START Selected excerpt

# My new R34 GTR



## GoingGTR (Jan 31, 2003)

R33,R34,RS


----------



## s2gtr (Jun 30, 2001)

Very nice collection 

What wheels are they on the R34?

Dave.


----------



## GoingGTR (Jan 31, 2003)

Prodrive GC-07


----------



## Geordieboy (Dec 27, 2005)

someone has far too much money


----------



## MADsteve (Nov 25, 2004)

s2gtr said:


> What wheels are they on the R34?


Look like Prodrive's to me??


----------



## jlck (Feb 12, 2006)

very nice car and nice colour.


----------



## GTRalex (Jan 21, 2005)

love the yellow r34!


----------



## RB211 (Feb 5, 2005)

Driveway could do with a clean!


----------



## NAZ (Mar 24, 2006)

NICE COLLECTION M8


----------



## Jamz (Dec 27, 2004)

The R34 is looking sexy with the rims


----------



## Neale (May 3, 2005)

Is tat the new alfa romeo Brera in the background?


----------



## DCD (Jun 28, 2001)

Neale said:


> Is tat the new alfa romeo Brera in the background?


Looks like a 147 to me.

Nice collection


----------



## Alan (Jul 1, 2001)

Very nice collection How do ou decide which one to drive    

Best regards Alan


----------



## SkylineBoy (Mar 11, 2005)

Toni will like that a lot!


----------



## wan (Mar 26, 2006)

*HI!*

hey GoingGTR! I'm in SG and I've been "tracking" and noticing your R33GTR these past 2 years. And would you be mad if I were to say I've been a passenger on your mean machine? Its real quick even thou the boost is not on (zero boost). the 'NA' rb26 feels very torquey (the nature of RBs), wouldnt imagine if the boost were to be on, didnt get to feel the turbos though. That was a year ago when I rode with who I believe your friend, Usof driving it. You lend your R to him is it? Just curious... 
The last time I saw your r33 was last november and had APRacing calipers front&rear, changed to nismo exhaust, the steering wheel changed and the front lip painted black again. Can't wait to see it again, and now you got this r34gtr, i'm drop dead...
And do you mind if I ask, was your r34 previous owner had Sxxxx single digit plate? (who owned a supra before??). cos I saw that exact car before with those Prodrive rims. curios again:smokin:


----------



## WILL SMITH (Mar 14, 2005)

*gtr*

nice colour:smokin: 
join the club
very few yellows

im sure tonigmr2 will tell you how many


----------



## GoingGTR (Jan 31, 2003)

wan said:


> hey GoingGTR! I'm in SG and I've been "tracking" and noticing your R33GTR these past 2 years. And would you be mad if I were to say I've been a passenger on your mean machine? Its real quick even thou the boost is not on (zero boost). the 'NA' rb26 feels very torquey (the nature of RBs), wouldnt imagine if the boost were to be on, didnt get to feel the turbos though. That was a year ago when I rode with who I believe your friend, Usof driving it. You lend your R to him is it? Just curious...

END Selected excerpt
START Records shown

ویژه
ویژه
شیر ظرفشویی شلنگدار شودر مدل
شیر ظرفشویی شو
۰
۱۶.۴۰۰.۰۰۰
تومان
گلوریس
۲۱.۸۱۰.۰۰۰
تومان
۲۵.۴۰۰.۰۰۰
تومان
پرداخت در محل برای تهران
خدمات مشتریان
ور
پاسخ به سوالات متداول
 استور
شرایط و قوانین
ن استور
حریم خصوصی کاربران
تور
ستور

END Records shown

Questions to answer:
**1)** In the thread about the new R34 GTR, which wheels does GoingGTR say are on the R34?
**2)** Write out the listing again with every "تومان" switched to "ریال", and change nothing else.

Exercise responses:
**1)** Prodrive GC-07

**2)**
ویژه
ویژه
شیر ظرفشویی شلنگدار شودر مدل
شیر ظرفشویی شو
۰
۱۶.۴۰۰.۰۰۰
ریال
گلوریس
۲۱.۸۱۰.۰۰۰
ریال
۲۵.۴۰۰.۰۰۰
ریال
پرداخت در محل برای تهران
خدمات مشتریان
ور
پاسخ به سوالات متداول
 استور
شرایط و قوانین
ن استور
حریم خصوصی کاربران
تور
ستور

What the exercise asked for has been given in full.